Collected data:
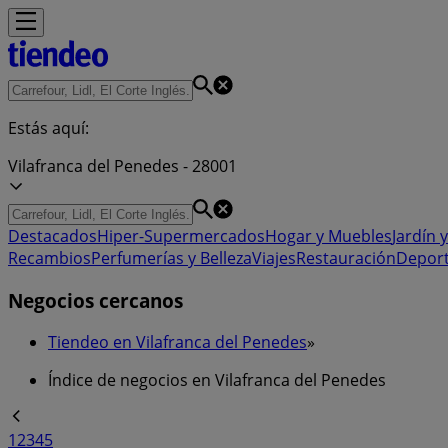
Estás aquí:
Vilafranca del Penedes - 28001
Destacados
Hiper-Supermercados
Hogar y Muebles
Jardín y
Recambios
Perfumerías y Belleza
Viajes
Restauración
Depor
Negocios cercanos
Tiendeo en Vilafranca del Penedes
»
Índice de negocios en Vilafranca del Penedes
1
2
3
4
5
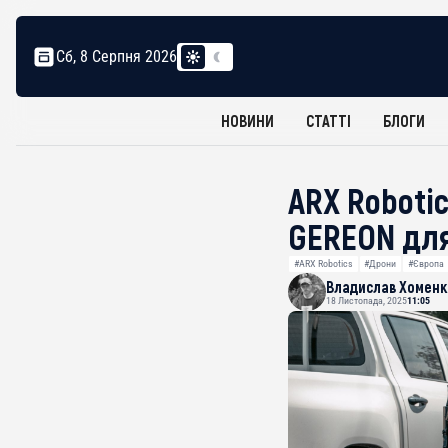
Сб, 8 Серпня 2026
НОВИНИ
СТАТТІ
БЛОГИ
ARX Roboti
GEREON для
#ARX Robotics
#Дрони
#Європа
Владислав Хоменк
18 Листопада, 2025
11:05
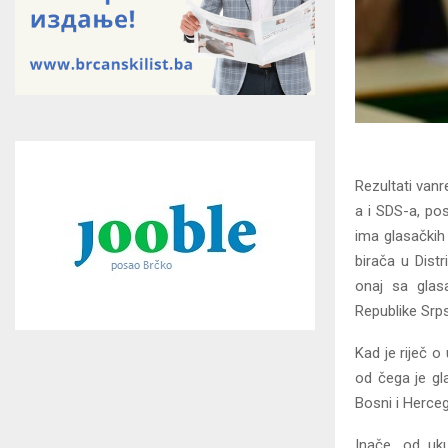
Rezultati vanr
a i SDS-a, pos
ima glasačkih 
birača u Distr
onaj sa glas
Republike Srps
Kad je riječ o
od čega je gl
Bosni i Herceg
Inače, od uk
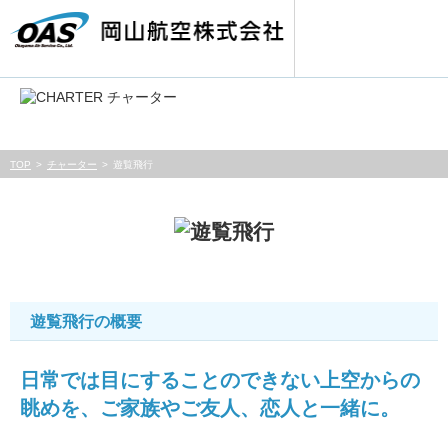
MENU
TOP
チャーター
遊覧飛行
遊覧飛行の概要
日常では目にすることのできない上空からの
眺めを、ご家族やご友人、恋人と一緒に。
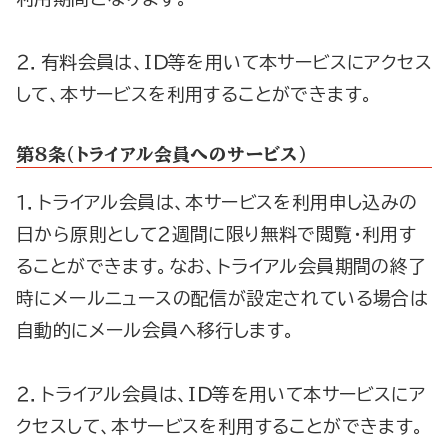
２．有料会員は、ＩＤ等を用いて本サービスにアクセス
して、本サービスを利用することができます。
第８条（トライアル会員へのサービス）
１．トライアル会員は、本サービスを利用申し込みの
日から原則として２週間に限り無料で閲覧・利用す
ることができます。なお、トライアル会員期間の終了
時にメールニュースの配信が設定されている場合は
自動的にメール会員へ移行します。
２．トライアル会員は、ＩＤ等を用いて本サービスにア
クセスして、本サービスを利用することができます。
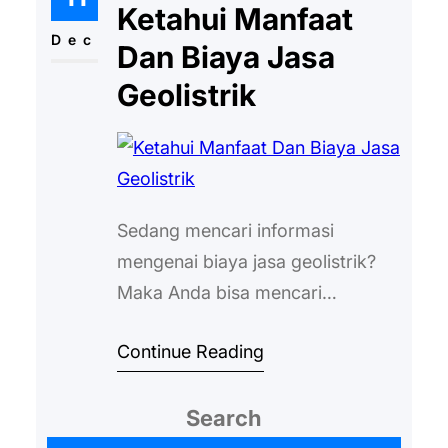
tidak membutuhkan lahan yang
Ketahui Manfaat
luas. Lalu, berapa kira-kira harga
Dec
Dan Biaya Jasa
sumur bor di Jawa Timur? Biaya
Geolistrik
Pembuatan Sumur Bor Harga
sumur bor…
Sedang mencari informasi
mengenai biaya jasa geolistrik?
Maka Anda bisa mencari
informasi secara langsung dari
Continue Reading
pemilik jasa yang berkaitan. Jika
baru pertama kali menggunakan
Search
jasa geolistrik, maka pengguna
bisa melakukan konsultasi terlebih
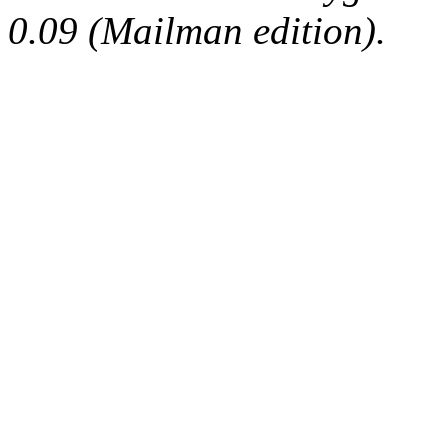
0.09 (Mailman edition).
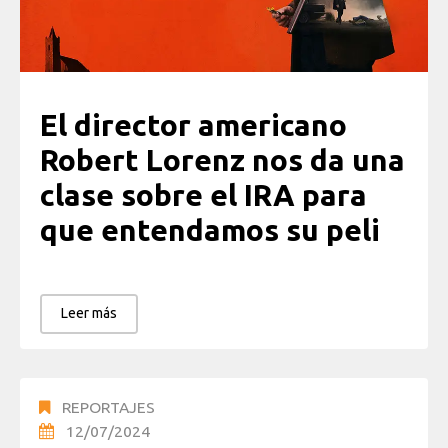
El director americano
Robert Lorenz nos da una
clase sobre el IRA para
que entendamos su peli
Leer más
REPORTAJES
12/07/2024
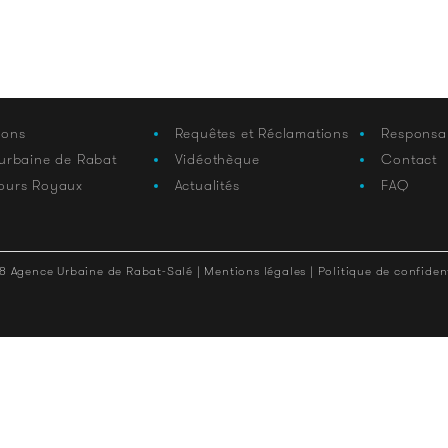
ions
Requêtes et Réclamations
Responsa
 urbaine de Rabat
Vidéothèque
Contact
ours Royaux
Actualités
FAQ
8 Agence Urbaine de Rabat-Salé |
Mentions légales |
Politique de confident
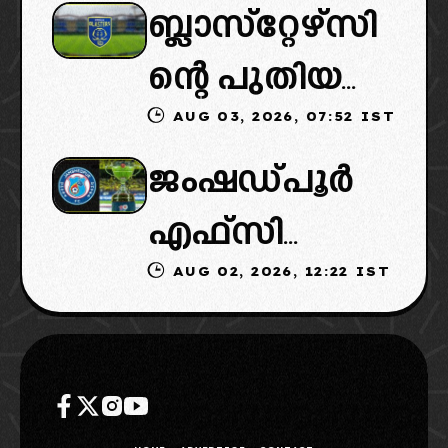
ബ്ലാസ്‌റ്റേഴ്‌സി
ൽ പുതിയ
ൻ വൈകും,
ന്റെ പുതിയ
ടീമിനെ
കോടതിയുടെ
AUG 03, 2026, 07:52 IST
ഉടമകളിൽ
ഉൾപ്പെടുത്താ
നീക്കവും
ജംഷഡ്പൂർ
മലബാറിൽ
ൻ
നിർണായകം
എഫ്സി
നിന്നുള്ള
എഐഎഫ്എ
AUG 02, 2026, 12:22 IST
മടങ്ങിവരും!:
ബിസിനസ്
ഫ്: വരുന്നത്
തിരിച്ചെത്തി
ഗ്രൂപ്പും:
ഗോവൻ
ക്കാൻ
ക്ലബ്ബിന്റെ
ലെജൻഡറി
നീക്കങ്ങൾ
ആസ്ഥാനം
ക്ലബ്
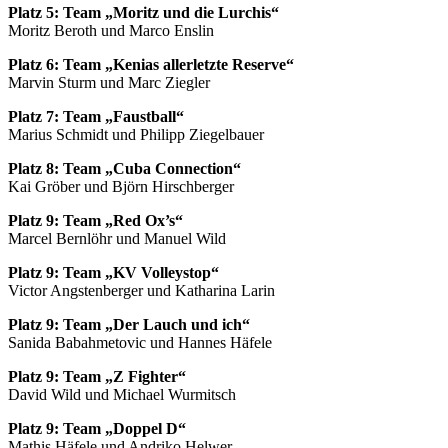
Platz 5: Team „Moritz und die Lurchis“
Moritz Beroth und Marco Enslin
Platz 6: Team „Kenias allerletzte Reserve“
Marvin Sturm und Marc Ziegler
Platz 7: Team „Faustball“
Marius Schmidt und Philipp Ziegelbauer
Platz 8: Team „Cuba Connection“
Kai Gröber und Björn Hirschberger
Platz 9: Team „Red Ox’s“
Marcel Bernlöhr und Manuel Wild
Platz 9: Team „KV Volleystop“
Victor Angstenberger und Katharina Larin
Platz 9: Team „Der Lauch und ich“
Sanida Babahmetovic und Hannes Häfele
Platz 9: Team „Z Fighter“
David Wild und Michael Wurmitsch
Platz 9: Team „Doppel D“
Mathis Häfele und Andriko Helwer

● PROMPT:
Reproduce each entry precisely; the pictures stay out.

● RESULT FOR THIS EXERCISE:
Estás aquí:
Vilafranca del Penedes - 28001
Destacados
Hiper-Supermercados
Hogar y Muebles
Jardín y
Recambios
Perfumerías y Belleza
Viajes
Restauración
Depor
Negocios cercanos
Tiendeo en Vilafranca del Penedes
»
Índice de negocios en Vilafranca del Penedes
1
2
3
4
5
Сб, 8 Серпня 2026
НОВИНИ
СТАТТІ
БЛОГИ
ARX Roboti
GEREON для
#ARX Robotics
#Дрони
#Європа
Владислав Хоменк
18 Листопада, 2025
11:05
Rezultati vanr
a i SDS-a, pos
ima glasačkih 
birača u Distr
onaj sa glas
Republike Srps
Kad je riječ o
od čega je gl
Bosni i Herceg
Inače, od uk
MENU
TOP
チャーター
遊覧飛行
遊覧飛行の概要
日常では目にすることのできない上空からの
眺めを、ご家族やご友人、恋人と一緒に。
２．有料会員は、ＩＤ等を用いて本サービスにアクセス
して、本サービスを利用することができます。
第８条（トライアル会員へのサービス）
１．トライアル会員は、本サービスを利用申し込みの
日から原則として２週間に限り無料で閲覧・利用す
ることができます。なお、トライアル会員期間の終了
時にメールニュースの配信が設定されている場合は
自動的にメール会員へ移行します。
２．トライアル会員は、ＩＤ等を用いて本サービスにア
クセスして、本サービスを利用することができます。
tidak membutuhkan lahan yang
Ketahui Manfaat
luas. Lalu, berapa kira-kira harga
Dec
Dan Biaya Jasa
sumur bor di Jawa Timur? Biaya
Geolistrik
Pembuatan Sumur Bor Harga
sumur bor…
Sedang mencari informasi
mengenai biaya jasa geolistrik?
Maka Anda bisa mencari
informasi secara langsung dari
Continue Reading
pemilik jasa yang berkaitan. Jika
baru pertama kali menggunakan
Search
jasa geolistrik, maka pengguna
bisa melakukan konsultasi terlebih
0.09 (Mailman edition).
El director americano
Robert Lorenz nos da una
clase sobre el IRA para
que entendamos su peli
Leer más
REPORTAJES
12/07/2024
ions
Requêtes et Réclamations
Responsa
 urbaine de Rabat
Vidéothèque
Contact
ours Royaux
Actualités
FAQ
8 Agence Urbaine de Rabat-Salé |
Mentions légales |
Politique de confident
ബ്ലാസ്‌റ്റേഴ്‌സി
ൽ പുതിയ
ൻ വൈകും,
ന്റെ പുതിയ
ടീമിനെ
കോടതിയുടെ
AUG 03, 2026, 07:52 IST
ഉടമകളിൽ
ഉൾപ്പെടുത്താ
നീക്കവും
ജംഷഡ്പൂർ
മലബാറിൽ
ൻ
നിർണായകം
എഫ്സി
നിന്നുള്ള
എഐഎഫ്എ
AUG 02, 2026, 12:22 IST
മടങ്ങിവരും!:
ബിസിനസ്
ഫ്: വരുന്നത്
തിരിച്ചെത്തി
ഗ്രൂപ്പും:
ഗോവൻ
ക്കാൻ
ക്ലബ്ബിന്റെ
ലെജൻഡറി
നീക്കങ്ങൾ
ആസ്ഥാനം
ക്ലബ്
Platz 5: Team „Moritz und die Lurchis“
Moritz Beroth und Marco Enslin
Platz 6: Team „Kenias allerletzte Reserve“
Marvin Sturm und Marc Ziegler
Platz 7: Team „Faustball“
Marius Schmidt und Philipp Ziegelbauer
Platz 8: Team „Cuba Connection“
Kai Gröber und Björn Hirschberger
Platz 9: Team „Red Ox’s“
Marcel Bernlöhr und Manuel Wild
Platz 9: Team „KV Volleystop“
Victor Angstenberger und Katharina Larin
Platz 9: Team „Der Lauch und ich“
Sanida Babahmetovic und Hannes Häfele
Platz 9: Team „Z Fighter“
David Wild und Michael Wurmitsch
Platz 9: Team „Doppel D“
Mathis Häfele und Andriko Helwer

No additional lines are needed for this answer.